[RECORDS FOR THIS EXERCISE Boundary: Start]

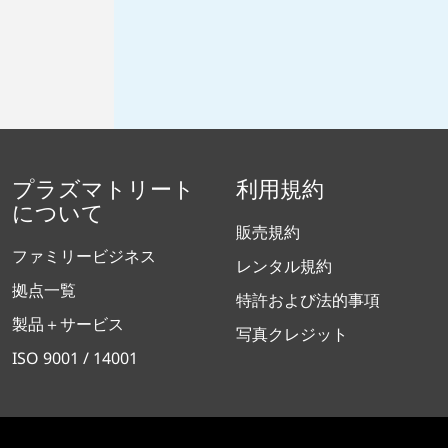
プラズマトリート
利用規約
について
販売規約
ファミリービジネス
レンタル規約
拠点一覧
特許および法的事項
製品＋サービス
写真クレジット
ISO 9001 / 14001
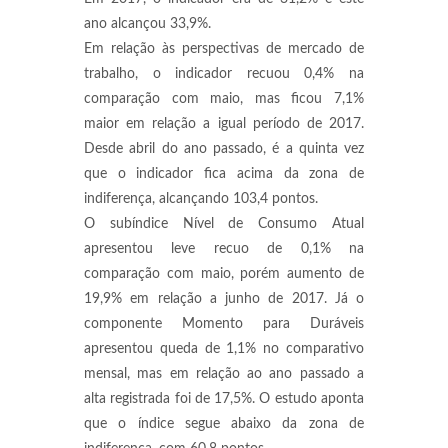
ano alcançou 33,9%.
Em relação às perspectivas de mercado de
trabalho, o indicador recuou 0,4% na
comparação com maio, mas ficou 7,1%
maior em relação a igual período de 2017.
Desde abril do ano passado, é a quinta vez
que o indicador fica acima da zona de
indiferença, alcançando 103,4 pontos.
O subíndice Nível de Consumo Atual
apresentou leve recuo de 0,1% na
comparação com maio, porém aumento de
19,9% em relação a junho de 2017. Já o
componente Momento para Duráveis
apresentou queda de 1,1% no comparativo
mensal, mas em relação ao ano passado a
alta registrada foi de 17,5%. O estudo aponta
que o índice segue abaixo da zona de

[RECORDS FOR THIS EXERCISE Boundary: End]

● WORK ITEM: Which lines of the records above contain the word "apresentou"? Show each of them in full, treating uppercase and lowercase as different.

● THE ANSWER:
apresentou leve recuo de 0,1% na
apresentou queda de 1,1% no comparativo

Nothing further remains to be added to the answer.